Исходный фрагмент —
++++

Сай: Что-то я не соображу, куда вы клоните. На что злюсь? Да на многое. Как она хозяйство ведет… скорее, как не ведет. Деньги непонятно куда уходят…
Боб: Все, достаточно. (Он пририсовывает еще кирпичики, затем чертит трансактные линии между его состояниями.) Вот то, что мы зовем Стеной Рутины. Вы рутине, повседневным мелочам придаете больше значения, чем близости. Видите, что происходит? Стена достаточно низка, чтобы вы могли общаться на уровне Родителей и даже на уровне Взрослых. Но когда вы хотите поиграть, стена-то не пускает. Вы вдвоем ее воздвигли и вдвоем же следите за ее сохранностью.
Рут: Значит, мы должны решить эти все проблемы…
Боб: Напротив. Это не поможет. На место каждого снятого кирпича вы тут же положите шесть новых. Вопрос в следующем: а хотите ли вы близости, интимности? Если нет, то все в порядке. Фокусироваться в этом случае нужно на том, как держаться на расстоянии, не возводя при этом стену.
На следующей встрече они были готовы рассмотреть, как их ранние решения влияют на сегодняшнюю жизнь.

++++

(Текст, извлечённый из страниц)
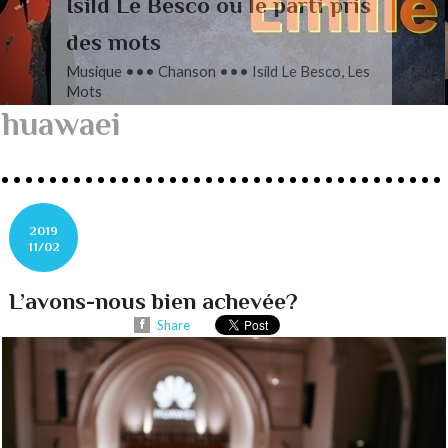
L’autre Mendelssohn
Musique ••• Classique ••• Fanny
Mendelssohn, Das Jahr
huawaei
2019
11/02
L’avons-nous bien achevée?
Share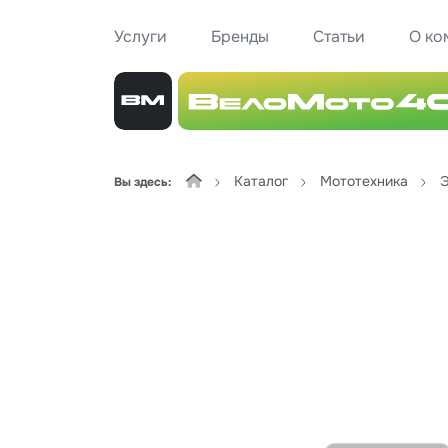
Услуги
Бренды
Статьи
О ко
Каталог
Мототехника
Э
Вы здесь:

++++

Задания —
(1) Сколько новых кирпичей, согласно фрагменту о Стене Рутины, будет положено на место каждого снятого?
(2) Отредактируйте фрагмент о Стене Рутины, начиная со слов «Рут: Значит, мы» и заканчивая словами «при этом стену.»: замените «шесть» на «десять».
(3) Продолжите фрагмент о Стене Рутины, начав сразу после его последнего предложения.
Материалы представлены отдельно от фрагмента и составляют самостоятельный источник.

Ответы к заданиям —
(1) Шесть.

(2)
Рут: Значит, мы должны решить эти все проблемы…
Боб: Напротив. Это не поможет. На место каждого снятого кирпича вы тут же положите десять новых. Вопрос в следующем: а хотите ли вы близости, интимности? Если нет, то все в порядке. Фокусироваться в этом случае нужно на том, как держаться на расстоянии, не возводя при этом стену.

(3)
Рут: Я не очень разобралась с вашей Стеной Рутины. Я не думаю, что это рутина, но мне кое-что пришло в голову. Если б мы были безумно (!) влюблены друг в друга, мы бы находили время для секса и не… Я слишком зла на него, чтобы хотеть секса.
Мэри: Да, он кажется тебе невыносимым. А до Сая вы на кого злились?
Рут: Так, как на него, ни на кого.
Мэри: Подумайте хорошенько. Закройте глаза и вернитесь в детство…
Рут: (Даже не успев закрыть глаза). А, вы имеете в виду детство? Мой проклятый братец, в точности как Сай.
Мы используем сцену между Рут и ее братом, чтобы она поняла свои ранние решения относительно девочек и мальчиков, мужчин и женщин, гневом и близостью. Она освобождение смеется, когда осознает, что антагонизм ее брата был направлен на создание препятствий для возникновения возможного сексуального влечения к очень привлекательной младшей сестренке. Сняв маску брата с лица мужа, она становится более свободной в поисках путей к близости с Саем.
Работая с ранними сценами, Сай узнает, что его первоначальный гнев был направлен на ушедшего из семьи отца и на надоедавшую ему мать.
Сай: У меня все права злиться на тебя. Ты нас бросил, а мне было всего шесть лет. Ты оставил меня управляться с матерью, подонок!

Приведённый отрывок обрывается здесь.